*** Opening of Records supplied ***

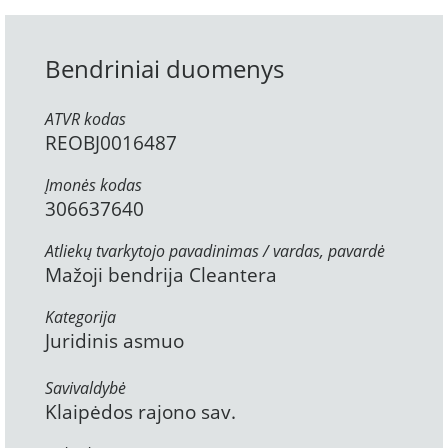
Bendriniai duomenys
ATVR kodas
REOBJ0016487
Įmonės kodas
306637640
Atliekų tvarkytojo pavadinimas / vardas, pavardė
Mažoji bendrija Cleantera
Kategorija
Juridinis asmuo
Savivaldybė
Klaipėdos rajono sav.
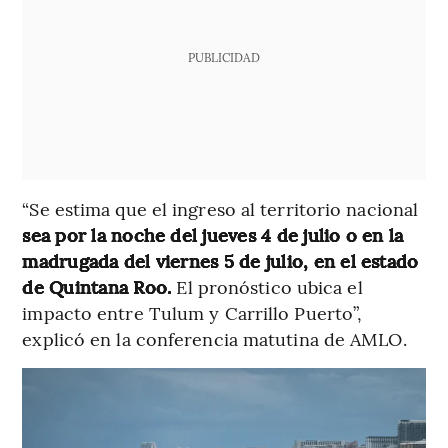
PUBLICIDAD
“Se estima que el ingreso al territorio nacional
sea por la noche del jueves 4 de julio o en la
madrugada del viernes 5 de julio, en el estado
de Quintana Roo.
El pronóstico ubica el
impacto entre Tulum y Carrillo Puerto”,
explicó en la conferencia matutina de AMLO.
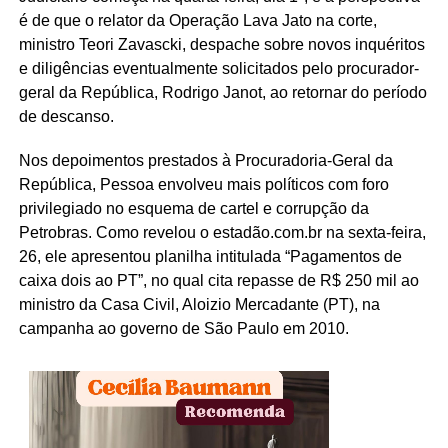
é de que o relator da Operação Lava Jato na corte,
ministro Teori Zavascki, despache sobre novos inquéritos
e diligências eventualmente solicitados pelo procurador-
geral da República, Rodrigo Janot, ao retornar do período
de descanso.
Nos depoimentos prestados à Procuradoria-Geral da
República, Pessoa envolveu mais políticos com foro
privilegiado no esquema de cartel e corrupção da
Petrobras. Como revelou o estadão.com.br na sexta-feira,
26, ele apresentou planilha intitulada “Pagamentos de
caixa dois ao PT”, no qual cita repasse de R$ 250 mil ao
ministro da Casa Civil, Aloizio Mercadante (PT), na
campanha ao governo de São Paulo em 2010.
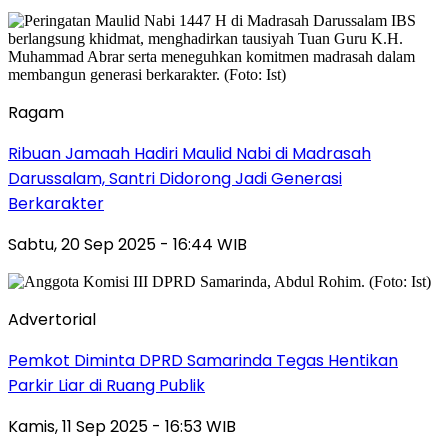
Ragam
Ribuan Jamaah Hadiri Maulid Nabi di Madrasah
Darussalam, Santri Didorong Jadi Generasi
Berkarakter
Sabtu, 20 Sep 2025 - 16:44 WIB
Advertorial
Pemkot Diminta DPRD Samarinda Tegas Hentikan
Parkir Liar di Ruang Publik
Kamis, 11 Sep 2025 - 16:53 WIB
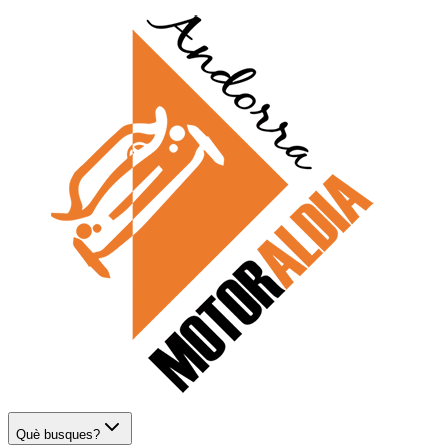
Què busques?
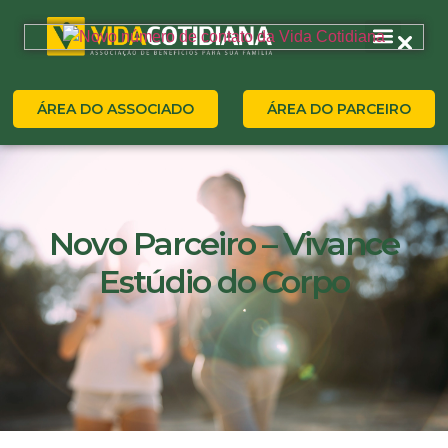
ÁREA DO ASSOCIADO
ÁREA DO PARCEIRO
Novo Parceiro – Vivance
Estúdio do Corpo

*** Close of Records supplied ***

**Exercise goal:**
Swap every occurrence of "WIB" in the lines above for "WITA", reproducing the lines otherwise unchanged and leaving out the pictures.

**Reply to the exercise:**
Bendriniai duomenys
ATVR kodas
REOBJ0016487
Įmonės kodas
306637640
Atliekų tvarkytojo pavadinimas / vardas, pavardė
Mažoji bendrija Cleantera
Kategorija
Juridinis asmuo
Savivaldybė
Klaipėdos rajono sav.
PUBLICIDAD
“Se estima que el ingreso al territorio nacional
sea por la noche del jueves 4 de julio o en la
madrugada del viernes 5 de julio, en el estado
de Quintana Roo.
El pronóstico ubica el
impacto entre Tulum y Carrillo Puerto”,
explicó en la conferencia matutina de AMLO.
é de que o relator da Operação Lava Jato na corte,
ministro Teori Zavascki, despache sobre novos inquéritos
e diligências eventualmente solicitados pelo procurador-
geral da República, Rodrigo Janot, ao retornar do período
de descanso.
Nos depoimentos prestados à Procuradoria-Geral da
República, Pessoa envolveu mais políticos com foro
privilegiado no esquema de cartel e corrupção da
Petrobras. Como revelou o estadão.com.br na sexta-feira,
26, ele apresentou planilha intitulada “Pagamentos de
caixa dois ao PT”, no qual cita repasse de R$ 250 mil ao
ministro da Casa Civil, Aloizio Mercadante (PT), na
campanha ao governo de São Paulo em 2010.
Ragam
Ribuan Jamaah Hadiri Maulid Nabi di Madrasah
Darussalam, Santri Didorong Jadi Generasi
Berkarakter
Sabtu, 20 Sep 2025 - 16:44 WITA
Advertorial
Pemkot Diminta DPRD Samarinda Tegas Hentikan
Parkir Liar di Ruang Publik
Kamis, 11 Sep 2025 - 16:53 WITA
Què busques?
ÁREA DO ASSOCIADO
ÁREA DO PARCEIRO
Novo Parceiro – Vivance
Estúdio do Corpo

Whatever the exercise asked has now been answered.